> Problem details
Exact transcription of the following records is needed, with every picture dropped.

> Supplied material
+++++
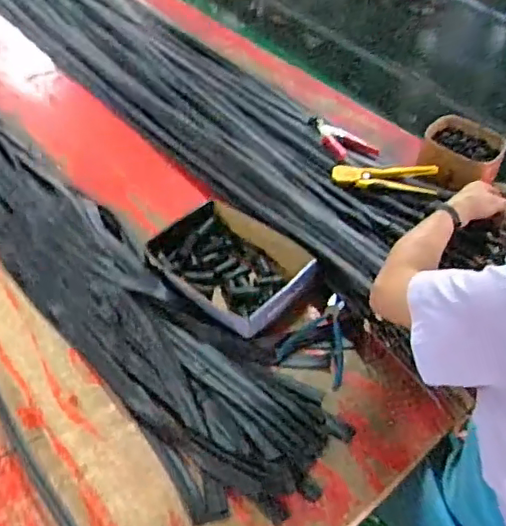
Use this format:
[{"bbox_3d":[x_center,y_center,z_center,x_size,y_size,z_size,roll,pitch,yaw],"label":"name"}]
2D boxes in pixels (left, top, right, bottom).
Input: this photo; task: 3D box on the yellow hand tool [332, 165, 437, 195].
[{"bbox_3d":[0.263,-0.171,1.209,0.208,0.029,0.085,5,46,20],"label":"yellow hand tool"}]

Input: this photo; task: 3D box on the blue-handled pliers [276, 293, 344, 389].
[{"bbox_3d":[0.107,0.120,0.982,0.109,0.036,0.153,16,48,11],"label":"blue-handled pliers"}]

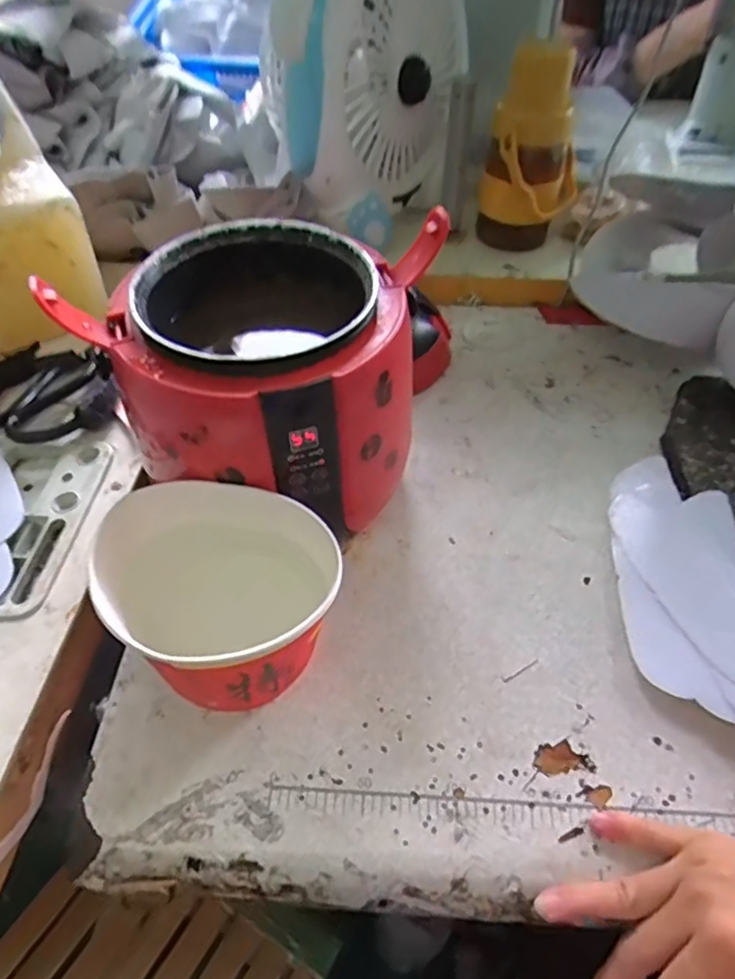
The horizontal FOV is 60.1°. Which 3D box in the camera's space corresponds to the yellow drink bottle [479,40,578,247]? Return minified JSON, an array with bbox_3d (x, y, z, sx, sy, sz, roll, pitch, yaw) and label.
+++++
> Task output
Use this format:
[{"bbox_3d":[x_center,y_center,z_center,x_size,y_size,z_size,roll,pitch,yaw],"label":"name"}]
2D boxes in pixels (left, top, right, bottom).
Input: this photo; task: 3D box on the yellow hand tool [332, 165, 437, 195].
[{"bbox_3d":[0.263,-0.171,1.209,0.208,0.029,0.085,5,46,20],"label":"yellow hand tool"}]

Input: this photo; task: 3D box on the blue-handled pliers [276, 293, 344, 389].
[{"bbox_3d":[0.107,0.120,0.982,0.109,0.036,0.153,16,48,11],"label":"blue-handled pliers"}]

The horizontal FOV is 60.1°. Which 3D box in the camera's space corresponds to the yellow drink bottle [479,40,578,247]? Return minified JSON, an array with bbox_3d (x, y, z, sx, sy, sz, roll, pitch, yaw) and label.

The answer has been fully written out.